L’artiste américain Peter Campus (né en 1937 à New York) compte parmi les pionniers de la vidéo les plus influents aux côtés de Bruce Nauman, Nam June Paik, Joan Jonas, Vito Acconci ou Bill Viola, assistant de sa première grande exposition à l’Everson Museum of Art de Syracuse (État de New York) en 1974. Tout au long de sa carrière, Peter Campus a réalisé des vidéos, des installations, et un grand nombre de photographies. Dans ses œuvres vidéo récentes, il fait usage des techniques numériques pour travailler l’image pixel par pixel à la manière d’un peintre. C’est avec une caméra de très haute définition qu’il poursuit ses expérimentations actuelles. Aujourd’hui, nombre de ses œuvres font partie des collections de grands musées d’art contemporain dans le monde.

« video ergo sum », première exposition monographique de l’artiste en France, retrace le parcours de Peter Campus, de ses recherches avec la vidéo dans les années 1970 à ses travaux plus récents en vidéo numérique.

Après des études de psychologie expérimentale et de cinéma au cours desquelles il expérimente le montage de films, Peter Campus réalise, dès 1971, des vidéos et des installations en circuit fermé. Leur subtilité conceptuelle et technologique, leurs enjeux cognitifs et psychologiques, en ont fait aujourd’hui des œuvres de référence, largement commentées dans tous les ouvrages sur la vidéo comme art.

L’exposition du Jeu de Paume débute avec les œuvres de cette période majeure de sa création. Dans les vidéos et les installations qu’il produit jusqu’en 1977, l'artiste explore les questions de la perception de l’espace, de l’appréhension de son propre corps dans la construction de l’identité à travers des points de vue inédits et des temporalités multiples. Grâce à la transmission en direct de l’image électronique, il invite le visiteur à faire d’étranges expériences de lui-même en le confrontant à des doubles dissociés dans l’espace et le temps, à une image de soi toujours problématique.

D’une installation à l’autre, un resserrement progressif s’opère, l’activité du visiteur est restreinte et celui-ci n’est plus confronté qu’à une seule image de lui-même, quoique toujours inattendue, pour aboutir à un face-à-face avec le visage d’un autre qui le fixe du regard, une image projetée de grande dimension.
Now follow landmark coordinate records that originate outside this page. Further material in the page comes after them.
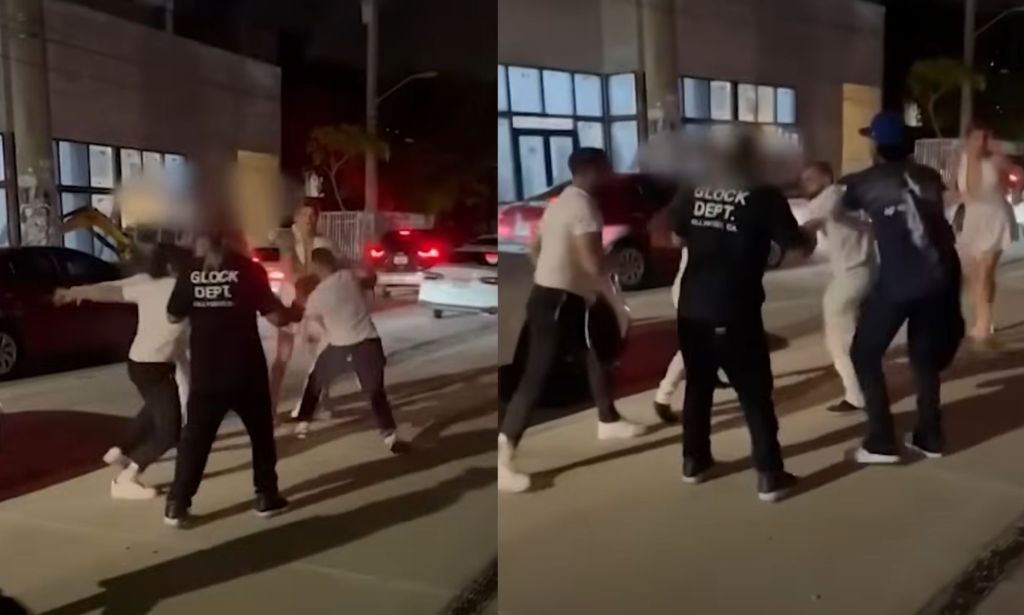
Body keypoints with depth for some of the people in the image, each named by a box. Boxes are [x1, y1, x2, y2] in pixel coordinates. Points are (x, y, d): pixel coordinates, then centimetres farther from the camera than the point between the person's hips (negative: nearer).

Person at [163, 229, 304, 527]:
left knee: (195, 436, 10)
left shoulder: (192, 271, 2)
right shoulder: (249, 269, -6)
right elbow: (275, 317, -9)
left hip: (205, 371, 2)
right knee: (261, 432, 15)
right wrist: (295, 312, 11)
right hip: (245, 370, -2)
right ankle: (266, 496, 19)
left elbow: (173, 316, 10)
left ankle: (177, 504, 7)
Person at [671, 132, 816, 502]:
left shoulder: (697, 192, 7)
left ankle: (694, 462, 27)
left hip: (691, 306, 5)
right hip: (734, 311, -5)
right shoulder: (764, 196, -7)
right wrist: (809, 237, 17)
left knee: (698, 385, 19)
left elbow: (678, 235, 20)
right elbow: (797, 244, -4)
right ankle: (770, 476, 6)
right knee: (756, 394, 4)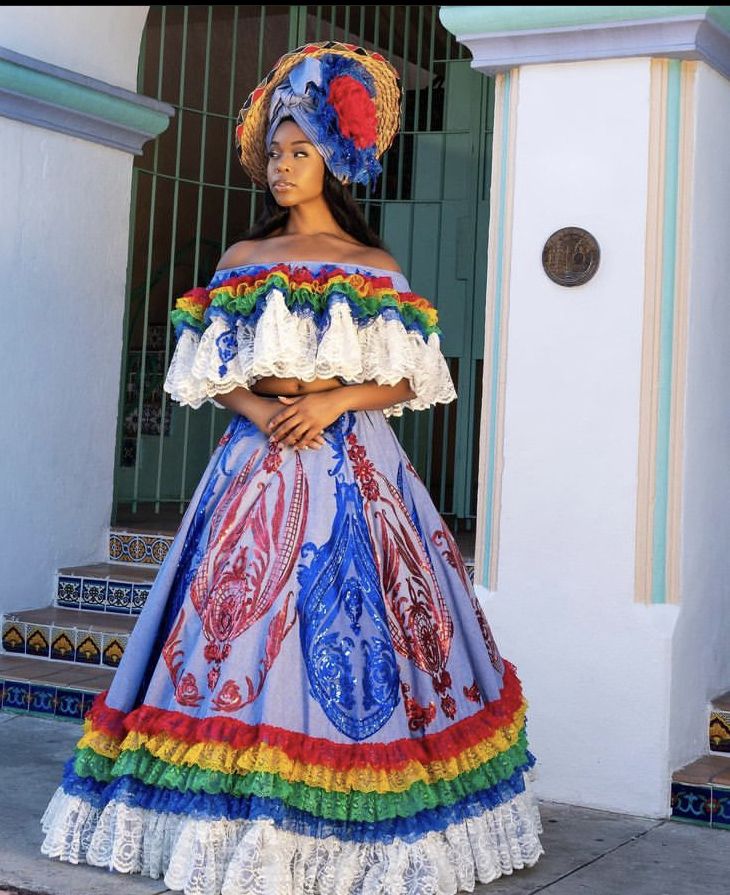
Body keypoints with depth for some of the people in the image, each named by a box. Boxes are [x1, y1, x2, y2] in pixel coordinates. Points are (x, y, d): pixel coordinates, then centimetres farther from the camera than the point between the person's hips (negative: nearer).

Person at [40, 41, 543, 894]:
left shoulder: (377, 269, 7)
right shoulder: (243, 260, 12)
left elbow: (408, 381, 3)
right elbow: (208, 373, 8)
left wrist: (331, 402, -12)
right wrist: (258, 408, -10)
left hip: (353, 462, -1)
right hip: (260, 459, 2)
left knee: (347, 616, -5)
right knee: (244, 618, -4)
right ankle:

Un blocage, une impasse, un épuisement des possibles ? Le spectateur est renvoyé désormais à son activité de regardeur.

Un deuxième parcours, des années 1980 à aujourd’hui, commence dans l’exposition avec une série de photographies noir et blanc de visages, puis une installation de pierres projetées sur les murs. Avec la photographie, une ouverture s’amorce vers le monde extérieur, l’espace suburbain et les éléments naturels sur lesquels l’artiste projette alors sa sensibilité et son imagination. Aux jeux d’ombre et de lumière, aux fines nuances du tirage argentique, le traitement numérique substitue le travail du détail. L’image est alors dotée d’une profondeur nouvelle, fait l’objet de recompositions, de transformations partielles, résulte de couches multiples. C’est toujours la perception dans sa dimension sensorielle, cognitive, psychologique qui est en jeu, sollicitant davantage le travail physique et mental de la vision, l’émotion du regard.

La vidéo, pour un temps abandonnée au profit de la photographie, fait son retour au début des années 1990. Le corps n’y est plus l’objet premier de l’expérimentation. Et si la performance persiste au début, elle fait place peu à peu aux paysages, la mer avant tout, aux objets travaillés par le temps et les phénomènes naturels, aux traces d’une activité humaine.

En fin d’exposition, sont présentées les vidéos numériques actuelles qui explorent la haute définition, et dans lesquelles l’artiste se livre à un travail pictural qui engage autrement l’activité perceptive et la mémoire des lieux. Une nouvelle œuvre sera spécialement produite pour l’exposition.